Thursday, April 2, 2009

I remember...

I remember...running in the grass, the front yard of my house, wearing a tan jacket with brown lining that my mother affectionately called "the Indiana Jones" jacket. I fell, and grass stained the jacket. It burned.

I remember...Christmas eve. A cold, bitterly windy Chicago evening. A man dressed as Santa Claus entered the house, emitting faulty "Ho Ho Hos" like a coal plant emits greenhouse gases. The man was my Uncle Bob. "It's Uncle Bob! It's Uncle Bob!" I screamed with jubilation, proud of my ability to decipher the falsity of the fake Santa Claus, the impostor. I didn't look like
this.

I remember...watching "The Godfather" for the first time with my father on the Fourth of July. We were sitting in our claustrophobic family room, along with my mother and brother and maybe sister (I have the odd feeling she lacked the interest to watch the film), the lights turned low, the screen on the television bright and bold, and the images of blood, loyalty, and finally, family drowning out of the picture in the brilliant and muted cinematography of Gordon Willis.

I remember...arguing with one of my more ignorant uncles on the merits of the Conflict in Iraq (I refuse to label it a war). After watching he and a fellow uncle spar on the validity of WMDs in the region, in which ignorant uncle argued against evidence suggesting WMDs were a fabrication of movement conservative imagination, I sprang into the conversation, mentioning how Iraq bore an uncomfortable resemblance to Vietnam. "No, it has no connection," the ignorant one violently exclaimed. "In Vietnam, we didn't know what we were doing." The inevitable response was that we did not know what we were doing in Iraq, but I was too stunned by the forcefulness of his attack to say anything. I often find myself speechless at the passion of men so wrong.

I remember...the funeral of my Uncle Don and Aunt Marlene. The overcast day at the graveyard. The stone, blank faces of the various family members in attendance, the crying outpourings of emotion from the others. I wanted to cry. I wanted to show emotion. In some ways, I desperately wanted to cry, to show that I cared for this man, so show that the death of him and his wife affected me. The tears did not come. After the caskets were buried, and I walked back to the car, I started crying. Uncontrollably. Strong. Unfiltered. Unexplainable.

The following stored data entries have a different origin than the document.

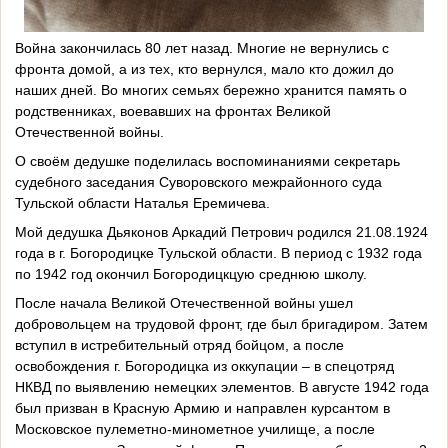
Война закончилась 80 лет назад. Многие не вернулись с
фронта домой, а из тех, кто вернулся, мало кто дожил до
наших дней. Во многих семьях бережно хранится память о
родственниках, воевавших на фронтах Великой
Отечественной войны.
О своём дедушке поделилась воспоминаниями секретарь
судебного заседания Суворовского межрайонного суда
Тульской области Наталья Еремичева.
Мой дедушка Дьяконов Аркадий Петрович родился 21.08.1924
года в г. Богородицке Тульской области. В период с 1932 года
по 1942 год окончил Богородицкцую среднюю школу.
После начала Великой Отечественной войны ушел
добровольцем на трудовой фронт, где был бригадиром. Затем
вступил в истребительный отряд бойцом, а после
освобождения г. Богородицка из оккупации – в спецотряд
НКВД по выявлению немецких элементов. В августе 1942 года
был призван в Красную Армию и направлен курсантом в
Московское пулеметно-минометное училище, а после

I remember...only one conversation with Uncle Don. I had recently begun playing trumpet, and and he asked me how the experience was going. "I know someone who plays trumpet," he said, a twinkle in his eye, a glisten of his salt-and-pepper beard. "Well," I responded, "I know someone who plays trombone!" Uncle Don was a professional trombone player, alternating between gigs with a big band and an interesting tenure as a limo driver.

I remember...ripping the carpet out of the flooding basement of my Uncle Ed and Aunt Amanda. It was in this house that I had the one conversation with Uncle Don. The water rushed into the basement in a fast and furious manner, like Vin Diesel driving a Toyota Celica. My dad and I ripped carpeting out of the ground, exposing a rather hideous stone flooring the carpet had been covering. At the time, I thought it looked cool. "Hey Amanda," my dad said, "I think you should leave the carpet and use this floor." "Yeah, maybe I should," she responded. I couldn't understand their tongue-in-cheek tone.


I remember...New Years Eve at my Grandma's house, taking place in a ridiculous sideshow my sister and cousins would direct of song and dance and moments we blush at when parents tirelessly replay the events from the old dusty VHS tapes of the family camcorder. The tape shows me walking into the room, a pair of drum sticks in my hand, size 48 shorts that hung around my buttocks, and Hawaiian flowers draped around my neck. I began furiously kicking my legs in the air, imitating a dance move I recently saw in "The Mask," and I threw the flowers at the camera lens. I was trying to let the flowers launch off of my wrist like a rocket. Instead, I threw them like a mushy baseball.

I remember...my brother imitating "The Mask" when my mother's brother came to visit. He thought the brother was crazy.

1 comment:

Dave said...

Really nice, Peter. Fleshed out memories and some nice turns of language Keep going.